Han Wen-Bei, Liu Ying-Lu, Wan Yi-Gang, Sun Wei, Tu Yue, Yang Jing-Jing, Wu Wei, He Wei-Ming, Yao Jian
Department of Traditional Chinese Medicine, Nanjing Drum Tower Hospital Clinical College of Chinese Medicine and Western Medicine, Nanjing University of Chinese Medicine, Nanjing 210008, China.
Department of Traditional Chinese Medicine, Nanjing Drum Tower Hospital, The Affiliated Hospital of Nanjing University Medical School, Nanjing 210008, China.
Zhongguo Zhong Yao Za Zhi. 2017 Jul;42(13):2425-2432. doi: 10.19540/j.cnki.cjcmm.20170609.014.
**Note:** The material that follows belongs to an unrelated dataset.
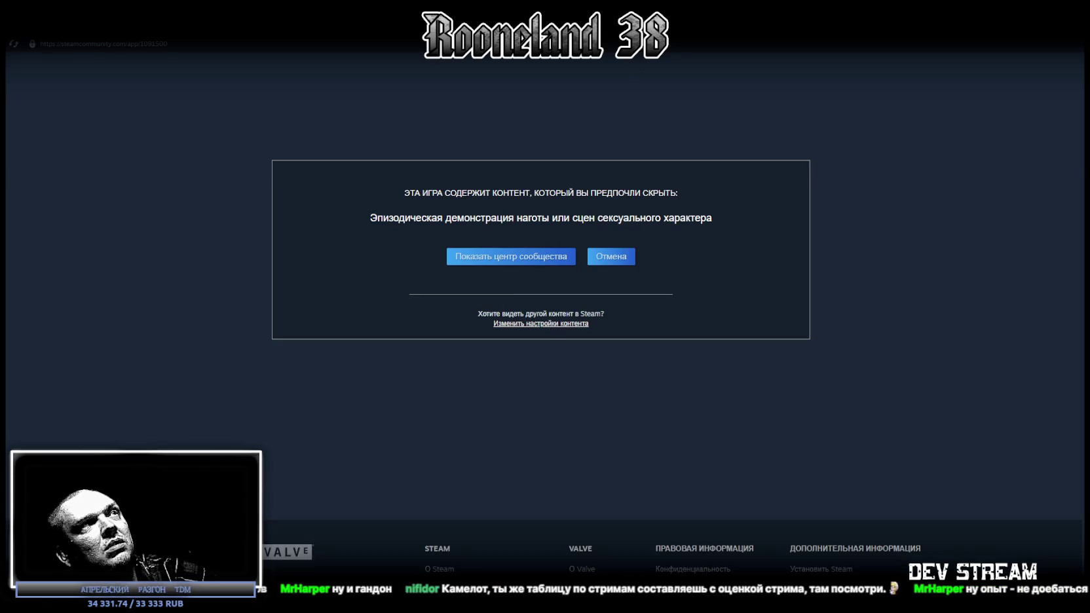
Switch back to Blockbench showing the RPGwpn_2mslighting_4 staff with its blue-mapped block head.
key(alt+Tab)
The gut microbiota dysbiosis is one of the risk factors in the progression from the advanced chronic kidney disease(CKD)to uremia, characterized by the reduction of probiotics and the increase of opportunistic pathogens including urease-related microbes, endotoxin-related microbes and toxin-related microbes, which can produce uremic toxins. According to the core point of "the gut-kidney axis" theory and "the chronic kidney disease-colonic axis" concept, the gut microbiota dysbiosis aggravates renal damage by accumulating uremic toxins and inducing the systemic micro-inflammation. The preliminary clinical trials and animal experiments show that the probiotics biologicals from Lactobacillus acidophilus or Bifidobacterium, and the prebiotics including inulin and galactooligosaccharides, as well as lubiprostone and activated carbon adsorbents can be used for improving dysfunction of CKD patients with the gut microbiota dysbiosis via reducing uremic toxins and inhibiting the systemic micro-inflammation. But not only that, it is reported that, to some extent, a number of the single Chinese herbal medicine(CHM), the CHM prescriptions and the CHM extracts(emodin, etc.)with oral or enema administration can also regulate the gut microbiota dysbiosis, protect the intestinal epithelial barrier, reduce uremic toxins accumulation and delay CKD progression. Thereinto, Dahuang Gancao Decoction(the concentrated granule TJ-84), a classical CHM prescription of rhubarb, can ameliorate uremic toxins accumulation in the animal models with renal failure probably through targeting the gut-kidney axis triggered from gut microbiota, but not targeting the kidney. Based on these results, the interventional studies targeting the gut microbiota-related pathological factors such as tight junction proteins, helper T cells and regulatory T cells in the intestinal tract of the advanced CKD patients will become one of the key development directions in the future.
肠道微生物群失调是晚期慢性肾脏病(CKD)进展为尿毒症的危险因素之一,其特征是益生菌减少,包括脲酶相关微生物、内毒素相关微生物和毒素相关微生物在内的机会性病原体增加,这些病原体可产生尿毒症毒素。根据“肠-肾轴”理论的核心要点和“慢性肾脏病-结肠轴”概念,肠道微生物群失调通过积累尿毒症毒素和诱导全身微炎症来加重肾脏损伤。初步临床试验和动物实验表明,嗜酸乳杆菌或双歧杆菌来源的益生菌生物制剂、包括菊粉和低聚半乳糖在内的益生元,以及鲁比前列酮和活性炭吸附剂可用于改善肠道微生物群失调的CKD患者的功能障碍,方法是减少尿毒症毒素并抑制全身微炎症。但不仅如此,据报道,一些单味中药、中药方剂以及口服或灌肠给药的中药提取物(如大黄素等)在一定程度上也可以调节肠道微生物群失调,保护肠上皮屏障,减少尿毒症毒素积累并延缓CKD进展。其中,大黄甘草汤(浓缩颗粒TJ-84),一种经典的大黄中药方剂,可能通过靶向由肠道微生物群引发的肠-肾轴而非靶向肾脏来改善肾衰竭动物模型中的尿毒症毒素积累。基于这些结果,针对晚期CKD患者肠道中紧密连接蛋白、辅助性T细胞和调节性T细胞等肠道微生物群相关病理因素的干预研究将成为未来的关键发展方向之一。